Aim of the task:
Nothing but the text of the records belongs in your answer: repeat all of it exactly and leave out the images.

Data for analysis:
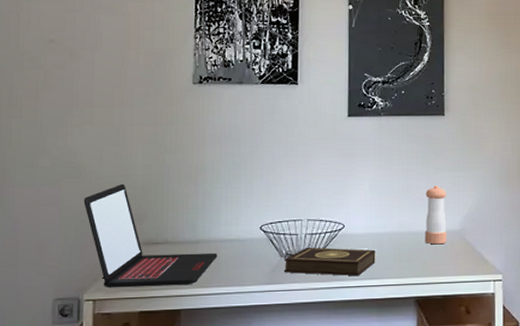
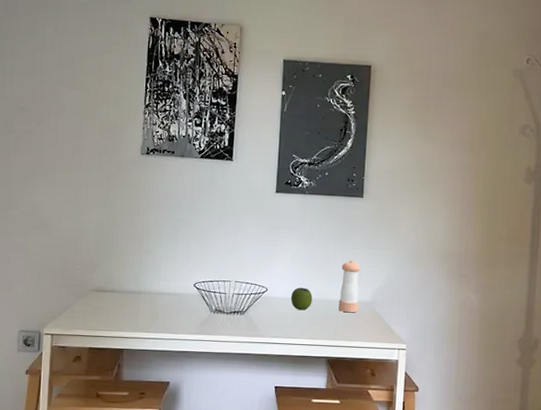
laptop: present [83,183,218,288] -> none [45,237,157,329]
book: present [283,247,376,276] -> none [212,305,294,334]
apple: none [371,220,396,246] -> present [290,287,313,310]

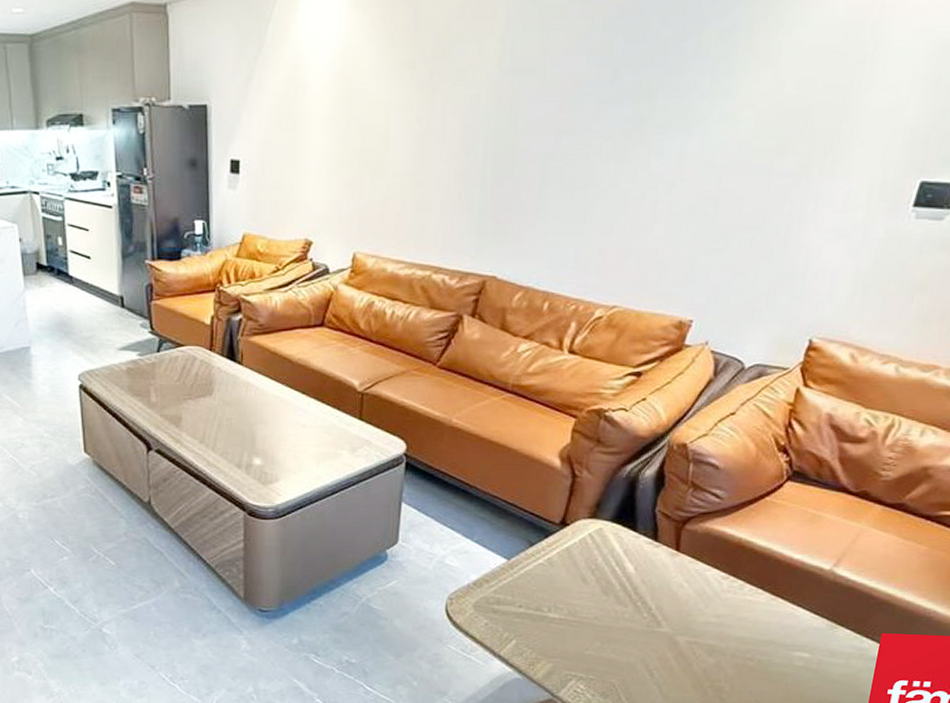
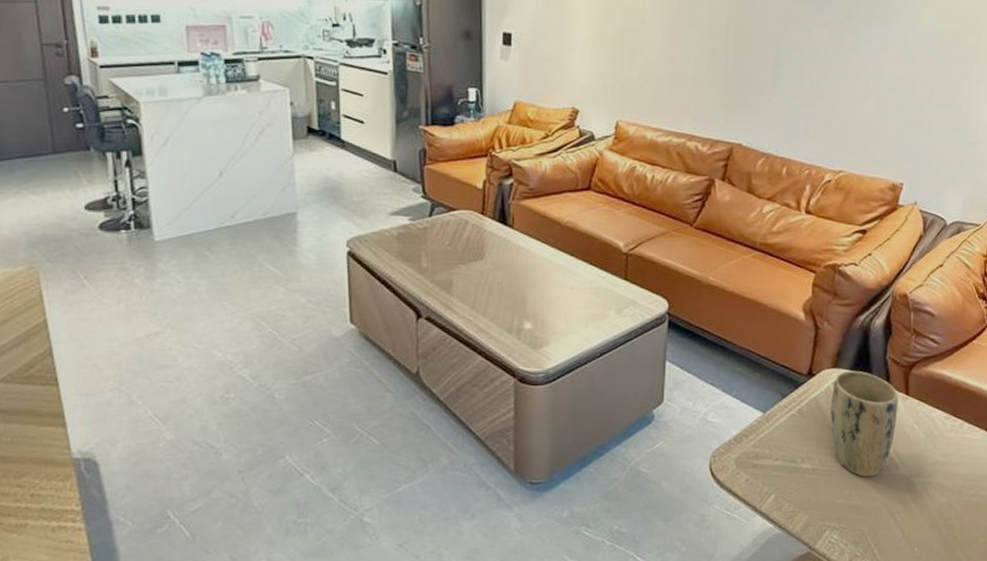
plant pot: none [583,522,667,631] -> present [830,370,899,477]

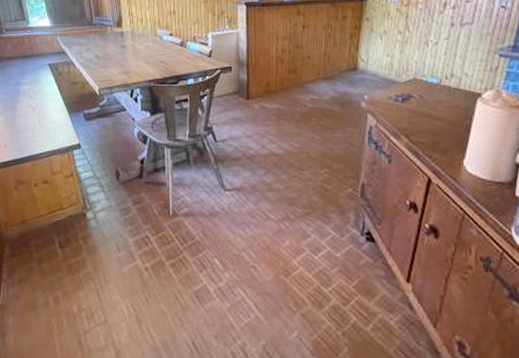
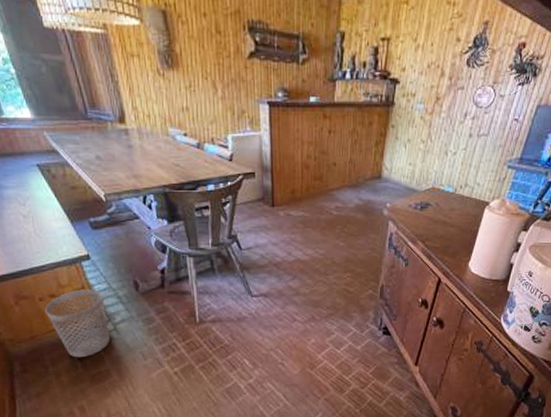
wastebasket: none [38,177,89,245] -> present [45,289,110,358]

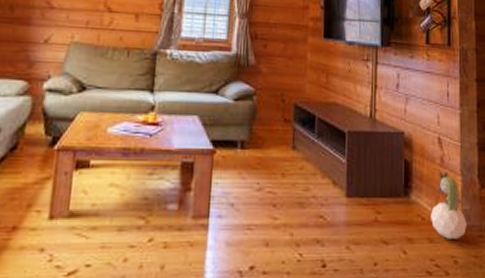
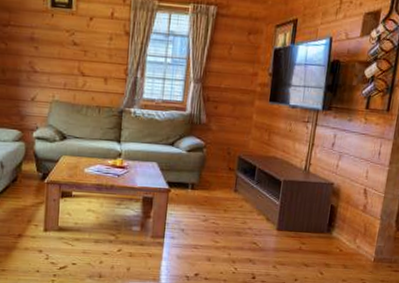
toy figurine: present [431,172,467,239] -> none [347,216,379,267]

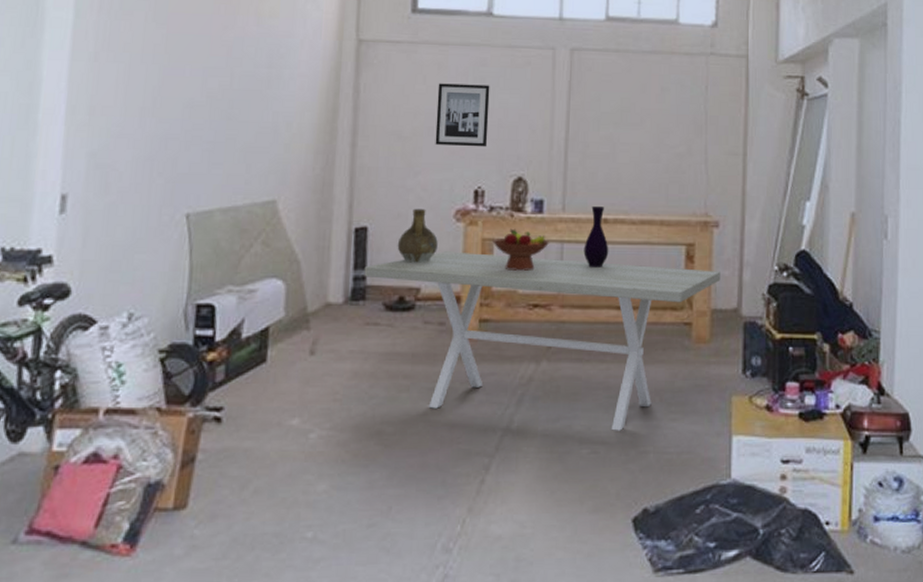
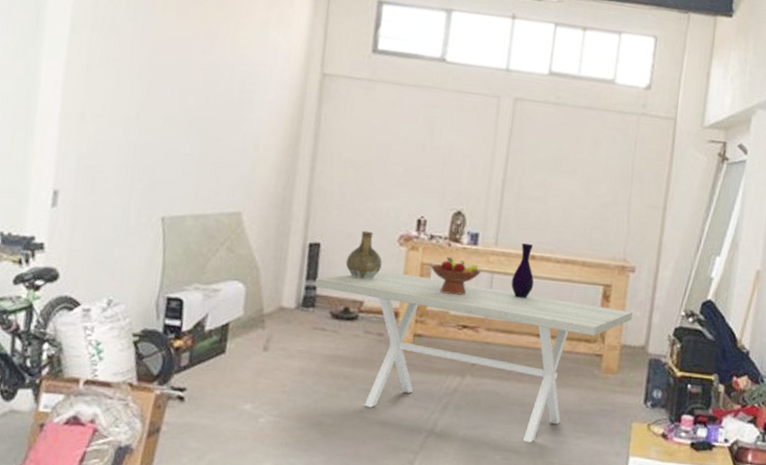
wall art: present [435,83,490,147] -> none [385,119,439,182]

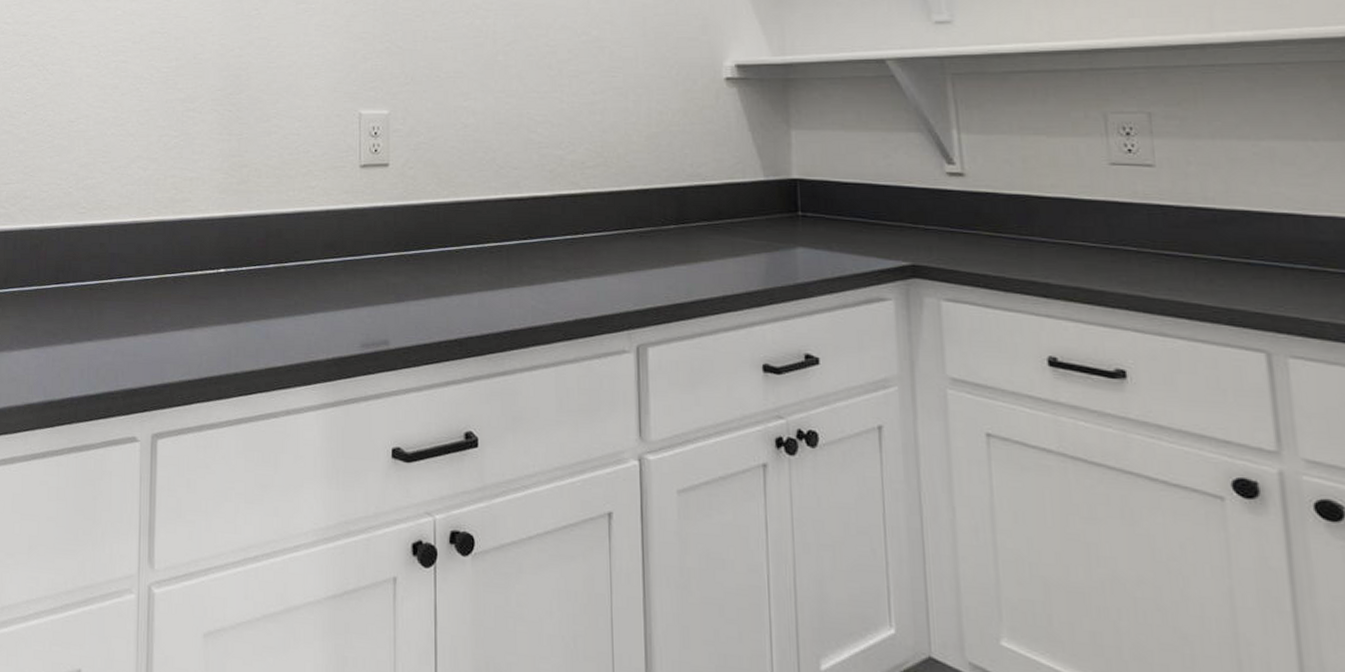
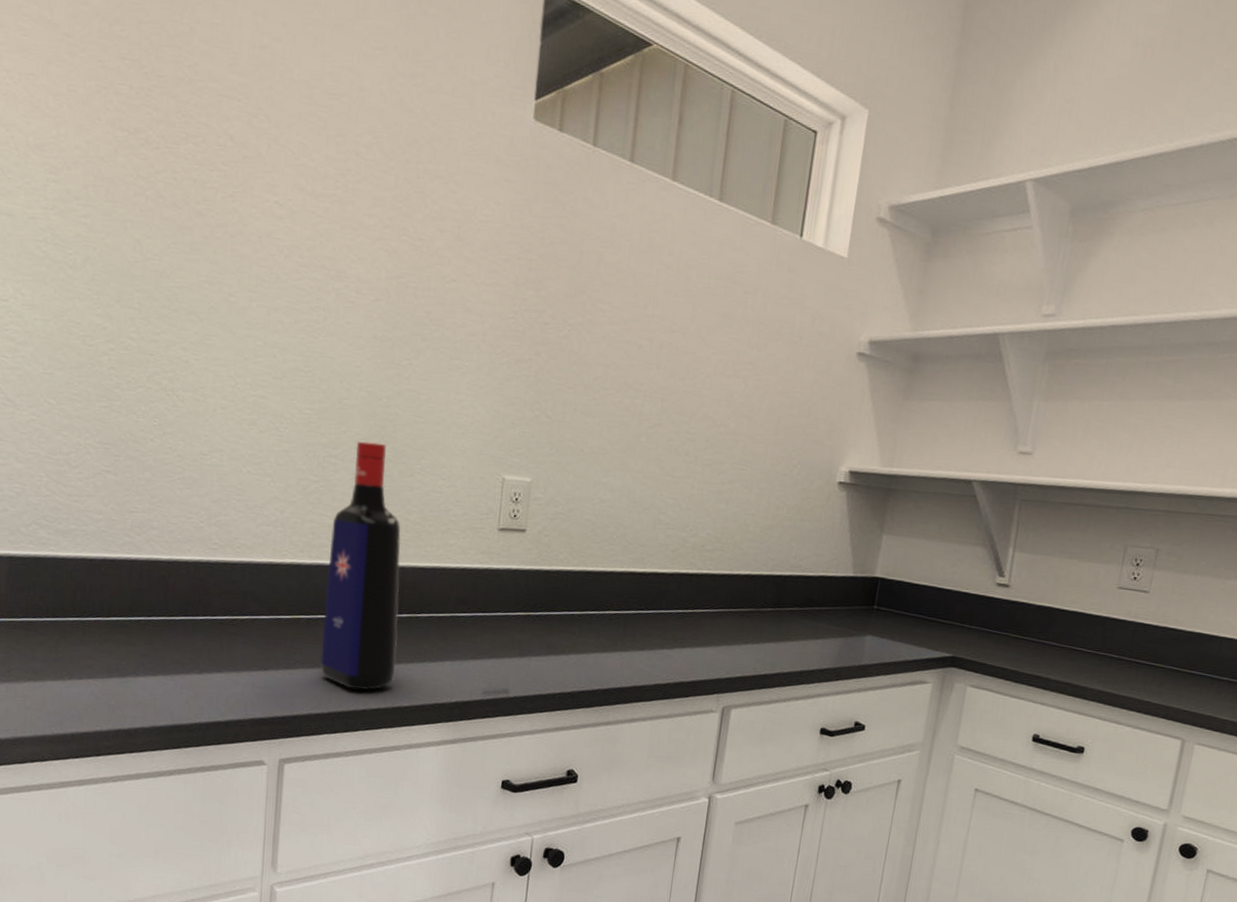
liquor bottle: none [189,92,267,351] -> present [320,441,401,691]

Solution to the exercise:
laptop: present [83,183,218,288] -> none [45,237,157,329]
book: present [283,247,376,276] -> none [212,305,294,334]
apple: none [371,220,396,246] -> present [290,287,313,310]

plant pot: none [583,522,667,631] -> present [830,370,899,477]

wastebasket: none [38,177,89,245] -> present [45,289,110,358]

toy figurine: present [431,172,467,239] -> none [347,216,379,267]

wall art: present [435,83,490,147] -> none [385,119,439,182]

liquor bottle: none [189,92,267,351] -> present [320,441,401,691]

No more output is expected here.